(STUDY MATERIAL Opens)

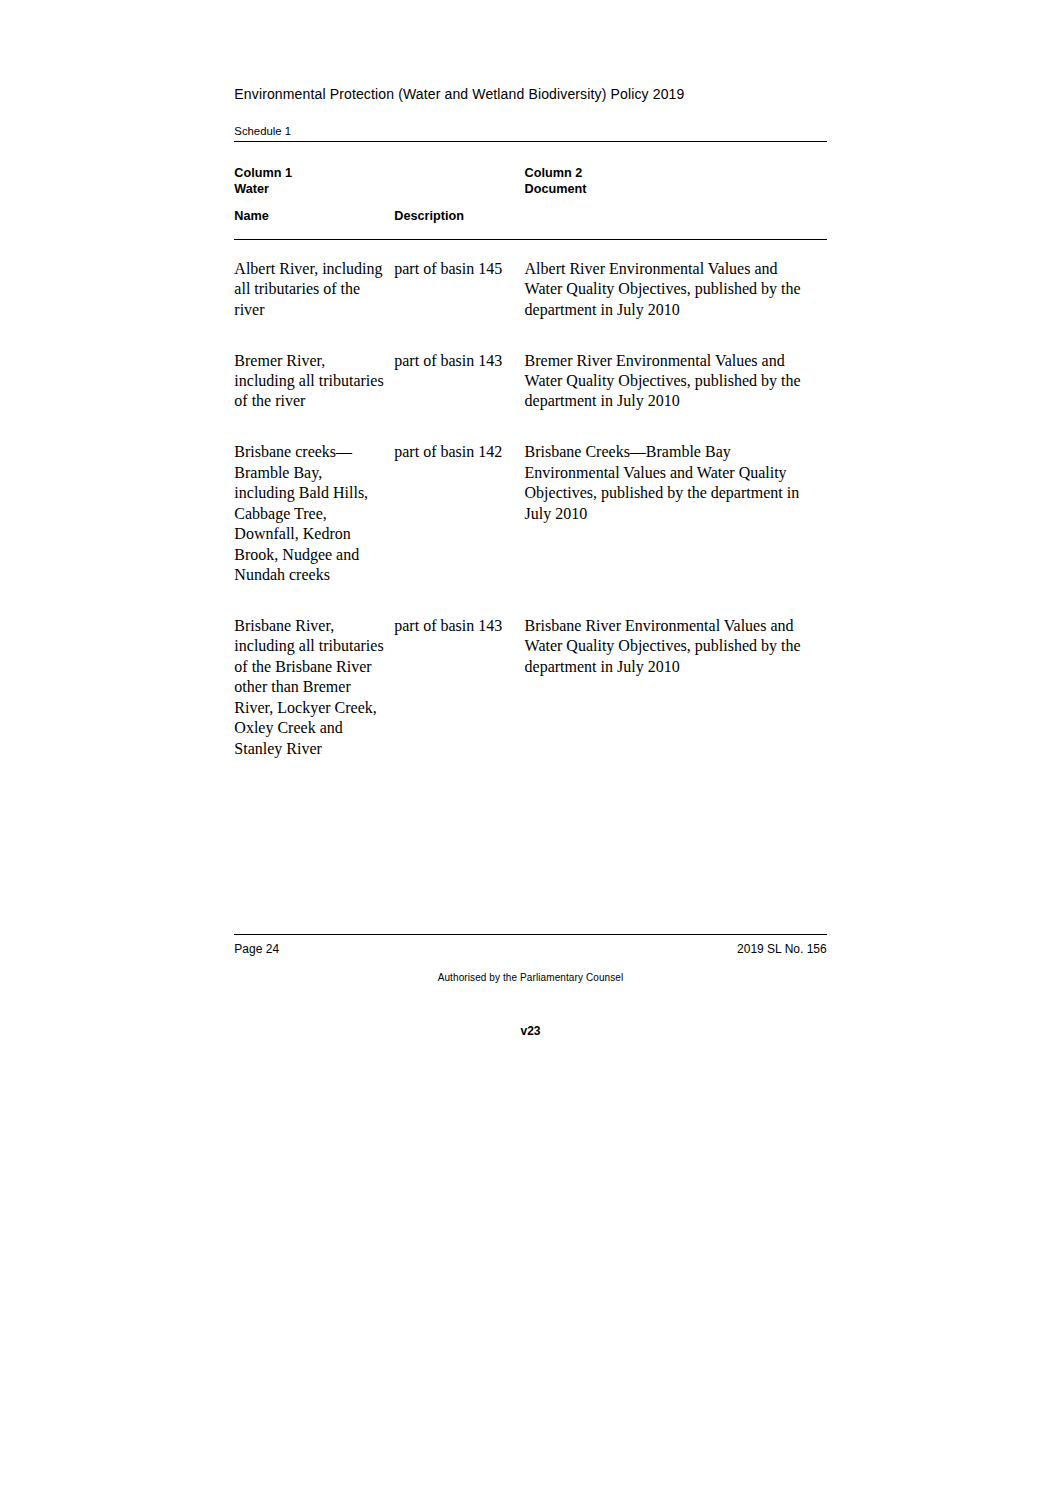Environmental Protection (Water and Wetland Biodiversity) Policy 2019
Schedule 1
| Column 1 Water | Column 2 Document |
| --- | --- |
| Name | Description | |
| Albert River, including all tributaries of the river | part of basin 145 | Albert River Environmental Values and Water Quality Objectives, published by the department in July 2010 |
| Bremer River, including all tributaries of the river | part of basin 143 | Bremer River Environmental Values and Water Quality Objectives, published by the department in July 2010 |
| Brisbane creeks—Bramble Bay, including Bald Hills, Cabbage Tree, Downfall, Kedron Brook, Nudgee and Nundah creeks | part of basin 142 | Brisbane Creeks—Bramble Bay Environmental Values and Water Quality Objectives, published by the department in July 2010 |
| Brisbane River, including all tributaries of the Brisbane River other than Bremer River, Lockyer Creek, Oxley Creek and Stanley River | part of basin 143 | Brisbane River Environmental Values and Water Quality Objectives, published by the department in July 2010 |
Page 24 2019 SL No. 156
Authorised by the Parliamentary Counsel
v23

(STUDY MATERIAL Closes)

**ABOUT THIS TASK**
No line before the one containing "Brisbane River, including" belongs in the answer; give again exactly that line and all lines after it through the end of the data.

**REPLY**
| Brisbane River, including all tributaries of the Brisbane River other than Bremer River, Lockyer Creek, Oxley Creek and Stanley River | part of basin 143 | Brisbane River Environmental Values and Water Quality Objectives, published by the department in July 2010 |
Page 24 2019 SL No. 156
Authorised by the Parliamentary Counsel
v23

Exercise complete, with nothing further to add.